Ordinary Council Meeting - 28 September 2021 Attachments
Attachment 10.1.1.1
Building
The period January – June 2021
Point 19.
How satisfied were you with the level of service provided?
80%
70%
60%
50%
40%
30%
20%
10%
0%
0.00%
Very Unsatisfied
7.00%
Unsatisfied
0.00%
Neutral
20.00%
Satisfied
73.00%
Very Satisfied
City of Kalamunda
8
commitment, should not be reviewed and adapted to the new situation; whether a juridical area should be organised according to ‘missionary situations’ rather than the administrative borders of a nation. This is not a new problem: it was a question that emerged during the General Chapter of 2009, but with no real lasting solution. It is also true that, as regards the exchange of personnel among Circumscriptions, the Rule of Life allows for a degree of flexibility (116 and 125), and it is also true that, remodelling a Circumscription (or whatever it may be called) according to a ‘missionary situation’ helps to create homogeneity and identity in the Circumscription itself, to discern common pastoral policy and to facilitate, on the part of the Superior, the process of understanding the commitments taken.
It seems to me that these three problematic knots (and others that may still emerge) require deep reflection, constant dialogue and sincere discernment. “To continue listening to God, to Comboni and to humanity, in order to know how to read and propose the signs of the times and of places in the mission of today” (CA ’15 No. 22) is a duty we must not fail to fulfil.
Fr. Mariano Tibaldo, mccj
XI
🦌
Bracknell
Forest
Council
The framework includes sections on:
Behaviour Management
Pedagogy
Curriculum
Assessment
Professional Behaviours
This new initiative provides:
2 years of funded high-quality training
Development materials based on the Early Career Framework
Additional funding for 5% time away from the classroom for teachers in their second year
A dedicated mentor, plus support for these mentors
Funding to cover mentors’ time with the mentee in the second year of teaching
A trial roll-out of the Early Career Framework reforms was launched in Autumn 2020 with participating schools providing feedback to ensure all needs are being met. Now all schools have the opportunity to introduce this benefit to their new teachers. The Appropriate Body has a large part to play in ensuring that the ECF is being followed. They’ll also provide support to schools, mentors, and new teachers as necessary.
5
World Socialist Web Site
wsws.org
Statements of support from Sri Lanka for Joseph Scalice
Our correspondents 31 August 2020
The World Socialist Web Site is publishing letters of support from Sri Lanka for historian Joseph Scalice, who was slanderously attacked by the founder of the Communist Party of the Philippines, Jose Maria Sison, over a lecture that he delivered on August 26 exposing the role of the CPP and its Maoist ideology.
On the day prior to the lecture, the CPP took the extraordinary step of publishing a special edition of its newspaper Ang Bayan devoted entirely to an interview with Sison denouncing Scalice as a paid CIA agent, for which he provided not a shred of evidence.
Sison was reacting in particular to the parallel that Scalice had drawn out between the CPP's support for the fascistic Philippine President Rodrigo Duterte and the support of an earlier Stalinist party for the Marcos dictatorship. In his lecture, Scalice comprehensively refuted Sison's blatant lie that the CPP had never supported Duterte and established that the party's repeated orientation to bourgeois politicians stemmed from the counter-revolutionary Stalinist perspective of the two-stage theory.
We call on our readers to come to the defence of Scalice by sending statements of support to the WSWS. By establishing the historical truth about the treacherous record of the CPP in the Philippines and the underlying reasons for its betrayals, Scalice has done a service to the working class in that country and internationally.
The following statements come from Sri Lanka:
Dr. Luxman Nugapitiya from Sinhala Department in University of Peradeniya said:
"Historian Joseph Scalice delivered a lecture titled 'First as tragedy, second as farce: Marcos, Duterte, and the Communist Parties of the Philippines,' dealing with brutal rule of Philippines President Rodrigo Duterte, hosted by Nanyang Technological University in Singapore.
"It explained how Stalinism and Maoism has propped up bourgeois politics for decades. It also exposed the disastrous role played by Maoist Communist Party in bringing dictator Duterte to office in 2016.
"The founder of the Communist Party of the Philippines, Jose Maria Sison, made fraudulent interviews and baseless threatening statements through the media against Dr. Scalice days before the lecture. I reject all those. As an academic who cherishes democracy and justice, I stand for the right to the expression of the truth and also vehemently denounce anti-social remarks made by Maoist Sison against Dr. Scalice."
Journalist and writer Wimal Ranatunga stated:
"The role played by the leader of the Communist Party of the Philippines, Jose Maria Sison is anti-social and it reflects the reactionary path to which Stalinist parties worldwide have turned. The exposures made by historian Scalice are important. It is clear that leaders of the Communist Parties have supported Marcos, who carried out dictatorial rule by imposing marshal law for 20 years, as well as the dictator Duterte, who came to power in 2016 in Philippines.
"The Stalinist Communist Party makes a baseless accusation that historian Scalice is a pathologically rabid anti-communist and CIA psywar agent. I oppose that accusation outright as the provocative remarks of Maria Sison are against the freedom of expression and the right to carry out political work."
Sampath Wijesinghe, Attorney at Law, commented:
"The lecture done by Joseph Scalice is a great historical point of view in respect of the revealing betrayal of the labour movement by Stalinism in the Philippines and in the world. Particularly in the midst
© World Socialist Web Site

AIM OF THE EXERCISE —
The full listing is to be copied verbatim.

ANSWER SECTION —
Ordinary Council Meeting - 28 September 2021 Attachments
Attachment 10.1.1.1
Building
The period January – June 2021
Point 19.
How satisfied were you with the level of service provided?
80%
70%
60%
50%
40%
30%
20%
10%
0%
0.00%
Very Unsatisfied
7.00%
Unsatisfied
0.00%
Neutral
20.00%
Satisfied
73.00%
Very Satisfied
City of Kalamunda
8
commitment, should not be reviewed and adapted to the new situation; whether a juridical area should be organised according to ‘missionary situations’ rather than the administrative borders of a nation. This is not a new problem: it was a question that emerged during the General Chapter of 2009, but with no real lasting solution. It is also true that, as regards the exchange of personnel among Circumscriptions, the Rule of Life allows for a degree of flexibility (116 and 125), and it is also true that, remodelling a Circumscription (or whatever it may be called) according to a ‘missionary situation’ helps to create homogeneity and identity in the Circumscription itself, to discern common pastoral policy and to facilitate, on the part of the Superior, the process of understanding the commitments taken.
It seems to me that these three problematic knots (and others that may still emerge) require deep reflection, constant dialogue and sincere discernment. “To continue listening to God, to Comboni and to humanity, in order to know how to read and propose the signs of the times and of places in the mission of today” (CA ’15 No. 22) is a duty we must not fail to fulfil.
Fr. Mariano Tibaldo, mccj
XI
🦌
Bracknell
Forest
Council
The framework includes sections on:
Behaviour Management
Pedagogy
Curriculum
Assessment
Professional Behaviours
This new initiative provides:
2 years of funded high-quality training
Development materials based on the Early Career Framework
Additional funding for 5% time away from the classroom for teachers in their second year
A dedicated mentor, plus support for these mentors
Funding to cover mentors’ time with the mentee in the second year of teaching
A trial roll-out of the Early Career Framework reforms was launched in Autumn 2020 with participating schools providing feedback to ensure all needs are being met. Now all schools have the opportunity to introduce this benefit to their new teachers. The Appropriate Body has a large part to play in ensuring that the ECF is being followed. They’ll also provide support to schools, mentors, and new teachers as necessary.
5
World Socialist Web Site
wsws.org
Statements of support from Sri Lanka for Joseph Scalice
Our correspondents 31 August 2020
The World Socialist Web Site is publishing letters of support from Sri Lanka for historian Joseph Scalice, who was slanderously attacked by the founder of the Communist Party of the Philippines, Jose Maria Sison, over a lecture that he delivered on August 26 exposing the role of the CPP and its Maoist ideology.
On the day prior to the lecture, the CPP took the extraordinary step of publishing a special edition of its newspaper Ang Bayan devoted entirely to an interview with Sison denouncing Scalice as a paid CIA agent, for which he provided not a shred of evidence.
Sison was reacting in particular to the parallel that Scalice had drawn out between the CPP's support for the fascistic Philippine President Rodrigo Duterte and the support of an earlier Stalinist party for the Marcos dictatorship. In his lecture, Scalice comprehensively refuted Sison's blatant lie that the CPP had never supported Duterte and established that the party's repeated orientation to bourgeois politicians stemmed from the counter-revolutionary Stalinist perspective of the two-stage theory.
We call on our readers to come to the defence of Scalice by sending statements of support to the WSWS. By establishing the historical truth about the treacherous record of the CPP in the Philippines and the underlying reasons for its betrayals, Scalice has done a service to the working class in that country and internationally.
The following statements come from Sri Lanka:
Dr. Luxman Nugapitiya from Sinhala Department in University of Peradeniya said:
"Historian Joseph Scalice delivered a lecture titled 'First as tragedy, second as farce: Marcos, Duterte, and the Communist Parties of the Philippines,' dealing with brutal rule of Philippines President Rodrigo Duterte, hosted by Nanyang Technological University in Singapore.
"It explained how Stalinism and Maoism has propped up bourgeois politics for decades. It also exposed the disastrous role played by Maoist Communist Party in bringing dictator Duterte to office in 2016.
"The founder of the Communist Party of the Philippines, Jose Maria Sison, made fraudulent interviews and baseless threatening statements through the media against Dr. Scalice days before the lecture. I reject all those. As an academic who cherishes democracy and justice, I stand for the right to the expression of the truth and also vehemently denounce anti-social remarks made by Maoist Sison against Dr. Scalice."
Journalist and writer Wimal Ranatunga stated:
"The role played by the leader of the Communist Party of the Philippines, Jose Maria Sison is anti-social and it reflects the reactionary path to which Stalinist parties worldwide have turned. The exposures made by historian Scalice are important. It is clear that leaders of the Communist Parties have supported Marcos, who carried out dictatorial rule by imposing marshal law for 20 years, as well as the dictator Duterte, who came to power in 2016 in Philippines.
"The Stalinist Communist Party makes a baseless accusation that historian Scalice is a pathologically rabid anti-communist and CIA psywar agent. I oppose that accusation outright as the provocative remarks of Maria Sison are against the freedom of expression and the right to carry out political work."
Sampath Wijesinghe, Attorney at Law, commented:
"The lecture done by Joseph Scalice is a great historical point of view in respect of the revealing betrayal of the labour movement by Stalinism in the Philippines and in the world. Particularly in the midst
© World Socialist Web Site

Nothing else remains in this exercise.